Опубликовано в Bibliothèque de l'École des chartes, год 1891, том LII, стр. 617–618.
Месье Уильяму де Фельтону
Я прочел несколько писем, которые вы мне написали, и в которых было следующее:
"Монсеньор Бертран Дю Геклен, я слышал от Жана ле Биго, вашего оруженосца, что вы сказали, что если кто-нибудь скажет, что вы хорошо и верно не выполнили свои обязательства быть заложником по договору об установлении мира в Бретани так, как вы обещали, в тот день, когда месье де Монфор, герцог Бретонский, и месье Карл де Блуа решили вместе примириться и прекратить ссору из-за в Бретани, и что вы не обязаны быть заложником дольше одного месяца, то вы хотели бы защищаться от этих обвинений перед вашими судьями. Поэтому я ставлю вас в известность, что вы обещали своей честью в указанный день оставаться заложником, не уезжать, до тех пор, пока город Нант не будет возвращен месье де Монфору, герцогу Бретани, или пока вы не будете освобождены моим господином.
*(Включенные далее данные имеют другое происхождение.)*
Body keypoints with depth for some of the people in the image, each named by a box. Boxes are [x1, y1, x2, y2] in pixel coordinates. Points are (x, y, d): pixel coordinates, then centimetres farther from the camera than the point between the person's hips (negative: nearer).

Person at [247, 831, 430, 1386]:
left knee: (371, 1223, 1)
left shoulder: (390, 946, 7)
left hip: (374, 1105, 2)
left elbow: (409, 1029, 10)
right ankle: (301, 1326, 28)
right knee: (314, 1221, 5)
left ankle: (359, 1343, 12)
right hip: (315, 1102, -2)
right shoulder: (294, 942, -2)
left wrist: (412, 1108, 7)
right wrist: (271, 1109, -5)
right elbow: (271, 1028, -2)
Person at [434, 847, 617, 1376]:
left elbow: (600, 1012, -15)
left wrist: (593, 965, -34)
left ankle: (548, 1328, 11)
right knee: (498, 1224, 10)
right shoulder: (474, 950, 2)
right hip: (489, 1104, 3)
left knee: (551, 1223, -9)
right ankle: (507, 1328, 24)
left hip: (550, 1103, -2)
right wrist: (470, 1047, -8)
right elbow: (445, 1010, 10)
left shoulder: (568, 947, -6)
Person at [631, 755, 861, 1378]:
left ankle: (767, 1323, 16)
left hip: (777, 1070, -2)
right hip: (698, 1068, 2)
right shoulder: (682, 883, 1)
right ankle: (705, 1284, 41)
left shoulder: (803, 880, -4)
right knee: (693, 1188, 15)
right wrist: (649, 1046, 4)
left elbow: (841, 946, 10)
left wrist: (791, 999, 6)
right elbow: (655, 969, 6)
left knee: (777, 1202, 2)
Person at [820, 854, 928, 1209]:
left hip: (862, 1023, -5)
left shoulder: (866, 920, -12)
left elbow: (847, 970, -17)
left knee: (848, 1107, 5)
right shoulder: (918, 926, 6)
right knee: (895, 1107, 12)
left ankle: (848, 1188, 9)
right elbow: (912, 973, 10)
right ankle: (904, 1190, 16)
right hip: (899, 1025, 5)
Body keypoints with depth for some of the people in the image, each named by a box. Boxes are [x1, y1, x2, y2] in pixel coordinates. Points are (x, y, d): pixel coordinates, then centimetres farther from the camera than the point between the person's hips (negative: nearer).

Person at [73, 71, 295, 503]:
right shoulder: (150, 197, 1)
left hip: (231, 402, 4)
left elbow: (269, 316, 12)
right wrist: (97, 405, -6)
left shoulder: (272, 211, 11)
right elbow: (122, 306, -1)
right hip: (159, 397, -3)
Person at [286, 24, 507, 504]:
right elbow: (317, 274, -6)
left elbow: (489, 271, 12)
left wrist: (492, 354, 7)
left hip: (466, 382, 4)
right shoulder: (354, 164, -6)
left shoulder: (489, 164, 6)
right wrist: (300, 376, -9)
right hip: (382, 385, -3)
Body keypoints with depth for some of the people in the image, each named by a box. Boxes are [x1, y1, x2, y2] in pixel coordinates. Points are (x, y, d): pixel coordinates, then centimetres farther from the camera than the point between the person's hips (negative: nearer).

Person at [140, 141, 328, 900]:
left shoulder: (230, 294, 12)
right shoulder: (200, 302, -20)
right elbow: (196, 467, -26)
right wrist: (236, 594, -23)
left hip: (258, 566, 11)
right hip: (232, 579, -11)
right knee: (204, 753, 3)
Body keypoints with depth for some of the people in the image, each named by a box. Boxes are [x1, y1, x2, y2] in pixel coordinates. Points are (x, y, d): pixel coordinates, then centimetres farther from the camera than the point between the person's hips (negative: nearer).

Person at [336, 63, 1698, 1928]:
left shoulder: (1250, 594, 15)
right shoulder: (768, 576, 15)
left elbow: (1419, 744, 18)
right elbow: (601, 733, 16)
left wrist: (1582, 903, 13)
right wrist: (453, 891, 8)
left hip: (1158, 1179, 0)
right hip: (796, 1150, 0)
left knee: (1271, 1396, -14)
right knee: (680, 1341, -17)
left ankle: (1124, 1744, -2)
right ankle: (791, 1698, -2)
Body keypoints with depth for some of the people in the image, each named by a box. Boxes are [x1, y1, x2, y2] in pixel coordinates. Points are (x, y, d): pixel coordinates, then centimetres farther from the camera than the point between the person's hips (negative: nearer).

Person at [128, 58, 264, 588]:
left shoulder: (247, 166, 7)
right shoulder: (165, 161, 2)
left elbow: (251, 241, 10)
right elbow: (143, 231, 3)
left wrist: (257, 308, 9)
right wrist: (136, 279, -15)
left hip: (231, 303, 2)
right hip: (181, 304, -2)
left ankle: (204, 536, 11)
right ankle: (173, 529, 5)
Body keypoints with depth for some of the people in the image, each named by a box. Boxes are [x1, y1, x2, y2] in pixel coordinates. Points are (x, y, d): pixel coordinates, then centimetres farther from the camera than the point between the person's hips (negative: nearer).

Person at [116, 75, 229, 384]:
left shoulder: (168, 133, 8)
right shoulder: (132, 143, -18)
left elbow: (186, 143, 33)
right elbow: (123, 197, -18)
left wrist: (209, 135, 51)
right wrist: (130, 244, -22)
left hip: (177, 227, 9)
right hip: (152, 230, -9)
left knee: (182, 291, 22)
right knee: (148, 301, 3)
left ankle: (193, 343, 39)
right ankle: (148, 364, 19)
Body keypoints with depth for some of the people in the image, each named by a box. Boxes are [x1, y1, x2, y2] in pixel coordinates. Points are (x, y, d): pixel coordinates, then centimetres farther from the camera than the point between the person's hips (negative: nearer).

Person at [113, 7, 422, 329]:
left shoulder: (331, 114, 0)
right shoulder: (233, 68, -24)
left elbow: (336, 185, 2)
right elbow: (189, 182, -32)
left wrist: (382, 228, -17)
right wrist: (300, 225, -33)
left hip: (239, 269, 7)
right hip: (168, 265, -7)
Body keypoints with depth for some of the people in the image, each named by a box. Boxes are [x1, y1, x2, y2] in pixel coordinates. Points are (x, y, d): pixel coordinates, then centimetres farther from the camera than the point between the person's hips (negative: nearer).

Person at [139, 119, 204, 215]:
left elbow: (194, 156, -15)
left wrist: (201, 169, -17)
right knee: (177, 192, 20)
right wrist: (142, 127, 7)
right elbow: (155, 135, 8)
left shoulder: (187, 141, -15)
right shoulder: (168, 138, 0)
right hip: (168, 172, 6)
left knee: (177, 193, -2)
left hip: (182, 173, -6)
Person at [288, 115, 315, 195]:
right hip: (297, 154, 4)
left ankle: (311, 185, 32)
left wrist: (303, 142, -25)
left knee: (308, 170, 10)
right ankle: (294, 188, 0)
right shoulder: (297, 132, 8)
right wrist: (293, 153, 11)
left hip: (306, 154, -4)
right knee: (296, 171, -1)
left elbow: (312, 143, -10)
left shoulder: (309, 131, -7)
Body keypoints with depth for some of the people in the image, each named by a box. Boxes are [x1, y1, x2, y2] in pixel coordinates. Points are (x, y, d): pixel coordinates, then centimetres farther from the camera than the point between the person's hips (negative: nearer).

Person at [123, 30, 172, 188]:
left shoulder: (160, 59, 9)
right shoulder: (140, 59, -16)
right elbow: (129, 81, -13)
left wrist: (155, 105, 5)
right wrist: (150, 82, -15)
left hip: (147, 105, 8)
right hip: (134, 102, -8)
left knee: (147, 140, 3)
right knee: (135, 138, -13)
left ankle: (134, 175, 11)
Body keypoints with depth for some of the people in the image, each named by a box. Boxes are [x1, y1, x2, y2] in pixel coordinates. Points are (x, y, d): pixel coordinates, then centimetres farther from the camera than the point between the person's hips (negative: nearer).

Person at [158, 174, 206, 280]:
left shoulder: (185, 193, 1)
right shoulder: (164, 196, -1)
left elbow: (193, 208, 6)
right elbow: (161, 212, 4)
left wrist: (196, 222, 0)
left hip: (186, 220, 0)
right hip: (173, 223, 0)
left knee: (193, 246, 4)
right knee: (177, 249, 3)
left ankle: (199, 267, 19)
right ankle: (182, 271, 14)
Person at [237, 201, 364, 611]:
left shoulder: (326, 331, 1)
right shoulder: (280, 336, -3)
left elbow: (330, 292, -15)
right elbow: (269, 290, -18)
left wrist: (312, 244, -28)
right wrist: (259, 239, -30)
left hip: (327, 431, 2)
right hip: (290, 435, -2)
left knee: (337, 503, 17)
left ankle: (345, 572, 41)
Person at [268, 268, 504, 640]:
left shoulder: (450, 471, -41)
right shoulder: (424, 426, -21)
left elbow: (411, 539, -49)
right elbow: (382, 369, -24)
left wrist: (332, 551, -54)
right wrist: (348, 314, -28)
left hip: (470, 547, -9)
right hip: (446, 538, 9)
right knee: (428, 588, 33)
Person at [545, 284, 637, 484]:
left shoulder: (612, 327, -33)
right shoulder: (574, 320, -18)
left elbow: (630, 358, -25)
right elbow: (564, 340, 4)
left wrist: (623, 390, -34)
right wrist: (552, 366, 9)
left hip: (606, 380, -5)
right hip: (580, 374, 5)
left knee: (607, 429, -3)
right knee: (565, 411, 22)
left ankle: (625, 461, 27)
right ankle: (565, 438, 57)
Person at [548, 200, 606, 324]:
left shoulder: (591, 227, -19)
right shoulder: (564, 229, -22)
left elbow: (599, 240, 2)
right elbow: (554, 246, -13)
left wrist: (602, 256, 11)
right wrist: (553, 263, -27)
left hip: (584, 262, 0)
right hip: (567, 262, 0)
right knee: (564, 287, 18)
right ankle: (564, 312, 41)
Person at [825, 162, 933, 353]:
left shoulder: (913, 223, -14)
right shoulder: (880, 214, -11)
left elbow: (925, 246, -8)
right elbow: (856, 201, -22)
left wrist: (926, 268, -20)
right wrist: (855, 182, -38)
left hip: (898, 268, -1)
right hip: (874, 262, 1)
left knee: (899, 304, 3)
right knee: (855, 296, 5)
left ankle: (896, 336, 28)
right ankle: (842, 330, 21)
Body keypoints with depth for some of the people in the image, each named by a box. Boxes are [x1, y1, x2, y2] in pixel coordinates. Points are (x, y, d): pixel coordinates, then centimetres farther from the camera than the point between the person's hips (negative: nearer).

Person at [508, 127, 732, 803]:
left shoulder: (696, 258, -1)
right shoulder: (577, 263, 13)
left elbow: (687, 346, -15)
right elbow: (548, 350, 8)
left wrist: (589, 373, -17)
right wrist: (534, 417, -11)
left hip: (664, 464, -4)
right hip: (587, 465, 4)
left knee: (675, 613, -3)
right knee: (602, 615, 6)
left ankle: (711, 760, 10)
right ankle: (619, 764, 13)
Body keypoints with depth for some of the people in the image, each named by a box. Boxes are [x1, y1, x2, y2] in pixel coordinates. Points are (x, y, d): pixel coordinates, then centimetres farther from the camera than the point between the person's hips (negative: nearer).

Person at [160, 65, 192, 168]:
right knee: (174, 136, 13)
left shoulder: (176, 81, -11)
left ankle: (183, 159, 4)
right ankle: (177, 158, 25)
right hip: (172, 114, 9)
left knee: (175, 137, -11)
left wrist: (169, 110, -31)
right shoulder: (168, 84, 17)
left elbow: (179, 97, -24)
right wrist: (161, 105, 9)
Это обещание вы не только не сдержали, но и лживо не выполнили, и по этой причине я готов, с Божьей помощью, доказать это обвинение против вас, как это должен делать рыцарь перед монсеньором королем Франции. Скрепляя печатью, я приложил ее к этому письму 23-го дня ноября тысяча триста шестьдесят третьего года.
"Уильям Феллетон".
Знайте, что с Божьей помощью я буду перед королем Франции, нашим сеньором, во вторник перед следующим днем мая, если он будет в королевстве Франции в своей власти, а если его там не будет, то я буду с Божьей помощью перед герцогом Нормандии в этот же день. И когда речь идет о том, что вы сказали, что я должен быть заложником, пока город Нант не будет возвращен графу Монфору, и что я нарушил свое обещание быть заложником, в случае, если эти обвинения принадлежат вам и если вы хотите сохранить их против меня, тогда я скажу и подтвержу перед одним из них в свою законную защиту, что вы солгали, и я буду там, чтобы охранять и защищать свою честь и положение против вас, если вы будете так настроены, и по той причине, что я не желаю долго находиться в этом споре с вами, я делаю это известным вам раз и навсегда, этим письмом, скрепленным моей печатью, в девятый день декабря, в тысяча триста шестьдесят третьем году.